MANFAAT OPOSISI ERA-DEMOKRASI 2009-2013?

Pada masa kekhalifahan sahabat yang empat, Abu Bakar, Umar, Utsman dan Ali (Khulafa ar-Rasyidin), istilah khalifah belum digunakan sebagai nama atau
gelar yang menunjuk kepada suatu jabatan kepala pemerintahan. Ketika Abu
Bakar as-Siddiq ditetapkan untuk menggantikan *Rasulullah SAW* sebagai
pemimpin umat. Ia ikhlas menerima amanat itu, untuk mengontrol roda pemerintahannya ia pun membentuk TIM PENASEHAT, selaku sparing-partner yg berkwajiban mengkritisinya dengan benar, bukan emosional; yang bersumber dari data dan fakta ‘akurat. Jadi Abu memang mensejajarkan timnya itu selaku ‘oposisi?

Gerakan ‘oposisi ciptaan Abubakar ini cukup ampuh sehingga pemerintahan Abubakar pun ‘bersih dan semua program kerjanya berjalan dengan baik. Hingga ia wafat dan digantikan penerusnya, Umar bin Khattab.
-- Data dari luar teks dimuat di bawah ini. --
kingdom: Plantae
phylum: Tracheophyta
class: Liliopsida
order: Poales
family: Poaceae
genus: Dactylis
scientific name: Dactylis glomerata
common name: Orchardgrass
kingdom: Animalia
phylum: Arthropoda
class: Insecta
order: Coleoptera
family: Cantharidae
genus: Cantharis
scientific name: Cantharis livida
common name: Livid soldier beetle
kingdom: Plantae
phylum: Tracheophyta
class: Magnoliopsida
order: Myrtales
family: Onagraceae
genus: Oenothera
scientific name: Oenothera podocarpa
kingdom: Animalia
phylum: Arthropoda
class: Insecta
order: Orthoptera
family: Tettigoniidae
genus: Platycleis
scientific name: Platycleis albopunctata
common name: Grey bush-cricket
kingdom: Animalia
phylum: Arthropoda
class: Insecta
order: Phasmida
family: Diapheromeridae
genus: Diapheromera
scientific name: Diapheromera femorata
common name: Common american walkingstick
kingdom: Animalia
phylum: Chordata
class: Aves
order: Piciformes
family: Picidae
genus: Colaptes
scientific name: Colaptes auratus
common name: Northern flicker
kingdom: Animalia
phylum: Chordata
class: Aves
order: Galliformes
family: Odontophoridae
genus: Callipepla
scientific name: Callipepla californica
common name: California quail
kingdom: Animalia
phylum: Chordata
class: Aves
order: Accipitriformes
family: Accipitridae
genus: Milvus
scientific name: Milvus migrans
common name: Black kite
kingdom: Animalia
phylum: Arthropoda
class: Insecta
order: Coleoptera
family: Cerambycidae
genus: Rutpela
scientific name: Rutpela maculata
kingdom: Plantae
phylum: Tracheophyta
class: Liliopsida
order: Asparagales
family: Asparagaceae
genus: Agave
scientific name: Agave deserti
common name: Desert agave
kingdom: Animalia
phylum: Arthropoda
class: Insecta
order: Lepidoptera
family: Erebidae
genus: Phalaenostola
Yang juga sebelumnya dikenal sebagai pendukung setia Abubakar. Melalui petunjuk Umarlah kemudian sahabat Rasulullah SAW menyetujui Abubakar menjadi penerus Rasulullah SAW Namun Umar tidak bersedia menggunakan gelar khalifah., ia lebih happy disebut ‘Amirul Mukminin (pemimpin orang-orang beriman). Yang kemudian menjadi panutan para pemimpin Islam lainnya.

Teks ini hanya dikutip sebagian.